Tripo 3d
PassAudited by ClawScan on May 10, 2026.
Overview
Tripo 3d appears to do what it claims, but using it sends your model prompts or image links to Tripo or its proxy and creates a small persistent ID file for free-credit tracking.
This skill is reasonable to install if you are comfortable using Tripo or the listed proxy for 3D generation. Before installing, verify the publisher if you plan to add an API key, avoid sending confidential images or product designs unless acceptable, and be aware that the free-tier path uses a persistent local ID file for quota tracking.
Findings (4)
Artifact-based informational review of SKILL.md, metadata, install specs, static scan signals, and capability signals. ClawScan does not execute the skill or run runtime probes.
Your model descriptions and image links may be visible to Tripo or the proxy operator.
The skill sends user prompts, image URLs, and optional file URL arrays to Tripo or the free-tier proxy, which is expected for a cloud 3D-generation service but means user inputs leave the local agent.
const TRIPO_API_BASE = "https://api.tripo3d.ai/v2/openapi"; const PROXY_BASE = "https://skills.vast-internal.com/platform/tripo"; ... prompt, type, image_url, files
Do not submit confidential prompts or private image URLs unless you are comfortable with that provider processing them; use your own Tripo API key if you prefer the direct Tripo route.
A configured API key can create paid or account-linked Tripo tasks, and a proxy secret authorizes access to the free-tier proxy.
The skill declares optional credentials for direct Tripo access or the proxy free tier. This is purpose-aligned and disclosed, but users should treat these as account/proxy access secrets.
"TRIPO_API_KEY": { ... "required": false }, "TRIPO_PROXY_SECRET": { ... "sent as x-proxy-secret header"Store secrets only through OpenClaw configuration, verify the publisher before adding keys, and rotate keys/secrets if you no longer trust the skill.
The proxy can link free-tier requests from the same installation, and the local ID file remains after using the skill.

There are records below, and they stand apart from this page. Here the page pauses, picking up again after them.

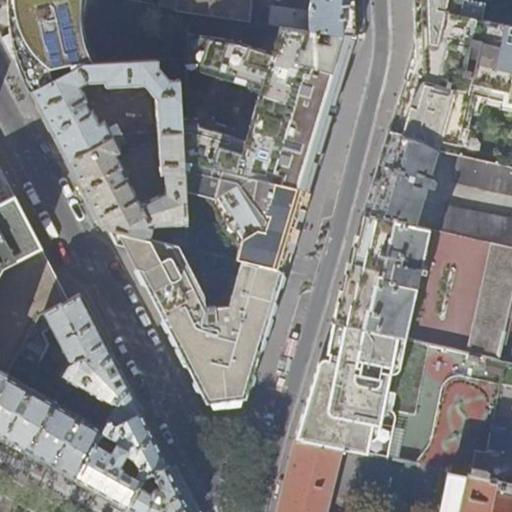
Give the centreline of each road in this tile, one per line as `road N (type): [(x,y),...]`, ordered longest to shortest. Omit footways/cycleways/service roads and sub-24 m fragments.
road 1 (residential): [(262,511),(376,94),(381,0)]
road 2 (residential): [(224,511),(0,87)]
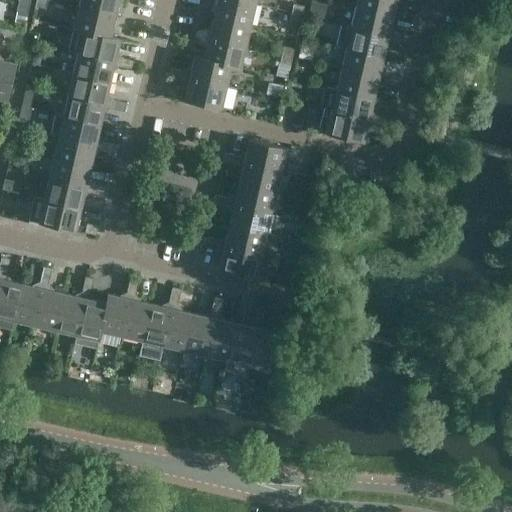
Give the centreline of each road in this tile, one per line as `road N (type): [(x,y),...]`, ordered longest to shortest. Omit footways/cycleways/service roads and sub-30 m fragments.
road 1 (residential): [(146,104),(395,162),(431,0)]
road 2 (unclassified): [(489,511),(418,489),(162,464)]
road 3 (unclassified): [(162,464),(270,499),(360,511)]
road 4 (residential): [(293,294),(111,252)]
road 5 (unclassified): [(162,464),(0,426)]
road 6 (residential): [(111,252),(146,104)]
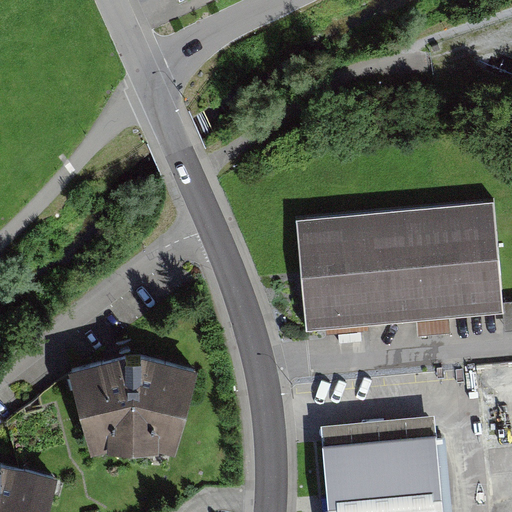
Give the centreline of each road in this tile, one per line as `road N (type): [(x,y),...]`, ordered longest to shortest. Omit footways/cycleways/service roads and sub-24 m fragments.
road 1 (residential): [(212,229),(259,366),(270,511)]
road 2 (residential): [(212,229),(166,247),(0,382)]
road 3 (residential): [(0,238),(91,151),(148,74)]
road 4 (track): [(511,11),(348,76)]
road 5 (residential): [(148,74),(212,229)]
road 6 (residential): [(148,74),(286,0)]
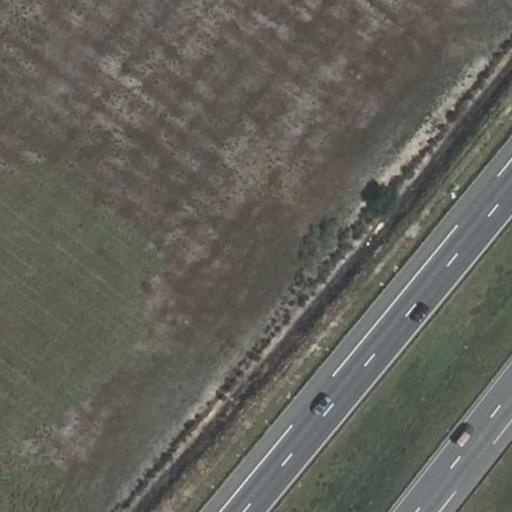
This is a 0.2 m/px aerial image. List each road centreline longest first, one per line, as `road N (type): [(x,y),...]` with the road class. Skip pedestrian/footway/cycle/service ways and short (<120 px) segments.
road 1 (motorway): [(511,183),(241,511)]
road 2 (motorway): [(420,511),(511,395)]
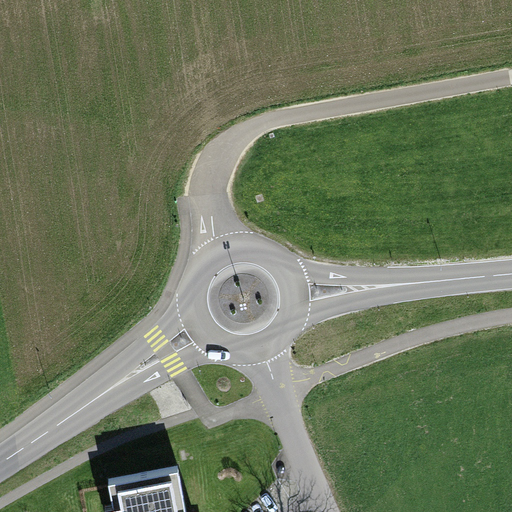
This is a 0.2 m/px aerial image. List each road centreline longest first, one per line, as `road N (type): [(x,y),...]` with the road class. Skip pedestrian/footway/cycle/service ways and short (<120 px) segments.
road 1 (track): [(215,256),(207,200),(226,144),(278,123),(511,82)]
road 2 (track): [(511,310),(355,358),(211,418),(175,364)]
road 3 (tertiary): [(481,276),(350,275),(283,265)]
road 4 (tertiary): [(295,315),(481,276)]
road 5 (tertiary): [(191,293),(156,341),(59,424)]
road 6 (tertiary): [(59,424),(219,348)]
road 7 (residential): [(331,511),(261,351)]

The skill creates a persistent local identifier and sends it as user_id to the proxy for free-credit tracking. It is bounded to a single dotfile, but it persists beyond a single task.
const idFile = join(baseDir, ".tripo-skill-id"); ... writeFileSync(idFile, id, "utf-8"); ... user_id: userId
The skill should document this file and ideally store it under an OpenClaw-managed skill directory; users can remove ~/.tripo-skill-id if they want to reset that local identifier.
It may be harder to confirm whether this package is an official Tripo-maintained integration before trusting it with keys or sensitive prompts.
The registry metadata does not provide a verified source or homepage even though the skill handles optional API/proxy secrets and routes data to external services.
Source: unknown; Homepage: none
Verify the publisher and endpoint ownership before configuring secrets or using the skill for confidential assets.